* [Input data]
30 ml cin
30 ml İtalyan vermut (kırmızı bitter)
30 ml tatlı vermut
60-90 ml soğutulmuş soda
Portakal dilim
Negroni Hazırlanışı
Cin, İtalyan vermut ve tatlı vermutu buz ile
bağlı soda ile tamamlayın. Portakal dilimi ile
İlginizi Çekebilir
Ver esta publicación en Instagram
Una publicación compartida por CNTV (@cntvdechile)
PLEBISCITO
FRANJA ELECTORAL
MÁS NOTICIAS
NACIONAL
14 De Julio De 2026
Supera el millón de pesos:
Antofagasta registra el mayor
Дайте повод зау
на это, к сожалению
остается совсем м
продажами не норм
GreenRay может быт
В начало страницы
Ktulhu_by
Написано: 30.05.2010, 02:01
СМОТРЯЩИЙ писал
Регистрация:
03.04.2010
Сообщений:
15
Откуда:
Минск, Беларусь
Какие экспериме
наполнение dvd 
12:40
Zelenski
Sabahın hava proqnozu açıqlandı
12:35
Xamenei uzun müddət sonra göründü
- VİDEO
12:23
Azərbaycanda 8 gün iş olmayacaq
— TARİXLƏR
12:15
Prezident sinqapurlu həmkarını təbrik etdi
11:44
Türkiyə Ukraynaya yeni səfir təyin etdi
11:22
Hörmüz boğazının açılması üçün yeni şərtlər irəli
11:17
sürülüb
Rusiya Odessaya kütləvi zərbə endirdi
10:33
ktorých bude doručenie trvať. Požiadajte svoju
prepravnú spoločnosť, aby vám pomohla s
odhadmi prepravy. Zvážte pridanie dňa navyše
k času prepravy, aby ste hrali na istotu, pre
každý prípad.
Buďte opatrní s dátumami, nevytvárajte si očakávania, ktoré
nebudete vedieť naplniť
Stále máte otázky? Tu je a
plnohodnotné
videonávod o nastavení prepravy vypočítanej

* [Work instructions] Every line of the material above must be duplicated exactly.

* [The completed task]
30 ml cin
30 ml İtalyan vermut (kırmızı bitter)
30 ml tatlı vermut
60-90 ml soğutulmuş soda
Portakal dilim
Negroni Hazırlanışı
Cin, İtalyan vermut ve tatlı vermutu buz ile
bağlı soda ile tamamlayın. Portakal dilimi ile
İlginizi Çekebilir
Ver esta publicación en Instagram
Una publicación compartida por CNTV (@cntvdechile)
PLEBISCITO
FRANJA ELECTORAL
MÁS NOTICIAS
NACIONAL
14 De Julio De 2026
Supera el millón de pesos:
Antofagasta registra el mayor
Дайте повод зау
на это, к сожалению
остается совсем м
продажами не норм
GreenRay может быт
В начало страницы
Ktulhu_by
Написано: 30.05.2010, 02:01
СМОТРЯЩИЙ писал
Регистрация:
03.04.2010
Сообщений:
15
Откуда:
Минск, Беларусь
Какие экспериме
наполнение dvd 
12:40
Zelenski
Sabahın hava proqnozu açıqlandı
12:35
Xamenei uzun müddət sonra göründü
- VİDEO
12:23
Azərbaycanda 8 gün iş olmayacaq
— TARİXLƏR
12:15
Prezident sinqapurlu həmkarını təbrik etdi
11:44
Türkiyə Ukraynaya yeni səfir təyin etdi
11:22
Hörmüz boğazının açılması üçün yeni şərtlər irəli
11:17
sürülüb
Rusiya Odessaya kütləvi zərbə endirdi
10:33
ktorých bude doručenie trvať. Požiadajte svoju
prepravnú spoločnosť, aby vám pomohla s
odhadmi prepravy. Zvážte pridanie dňa navyše
k času prepravy, aby ste hrali na istotu, pre
každý prípad.
Buďte opatrní s dátumami, nevytvárajte si očakávania, ktoré
nebudete vedieť naplniť
Stále máte otázky? Tu je a
plnohodnotné
videonávod o nastavení prepravy vypočítanej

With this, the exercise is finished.